The verdict can be appealed in the Supreme Court.

But Hasina’s son and adviser, Sajeeb Wazed, told Reuters on the eve of the verdict that they would not appeal unless a democratically elected government took office with the Awami League’s participation.

After the verdict, Bangladesh urged India to extradite Hasina and former interior minister Asaduzzaman Khan Kamal.
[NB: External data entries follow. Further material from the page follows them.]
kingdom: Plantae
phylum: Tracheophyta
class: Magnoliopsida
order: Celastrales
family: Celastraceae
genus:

Dhaka said New Delhi was obliged to do so under an extradition treaty.

India’s foreign ministry said that it had “noted” the verdict, adding it was “committed to the best interests of the people of Bangladesh”.

It did not comment immediately on Bangladesh’s extradition request.

Worst violence since 1971

During the trial, prosecutors told the court that they had uncovered evidence of her direct command to use lethal force to suppress a student-led uprising in July and August 2024.

According to a United Nations report, up to 1,400 people may have been killed during the protests between July 15 and August 5, 2024, with thousands more injured — most of them by gunfire from security forces — in what was the worst violence in Bangladesh since its 1971 war of independence.

Hasina was represented by a state-appointed defence counsel who told the court that the charges against her were baseless and pleaded for her acquittal.

Ahead of the verdict, Hasina dismissed the accusations and the fairness of the Tribunal proceedings, asserting a guilty verdict was “a foregone conclusion”.

Bangladesh has been tense ahead of the verdict, with at least 30 crude bomb explosions and 26 vehicles torched across the country over the past few days. There have been no casualties, however.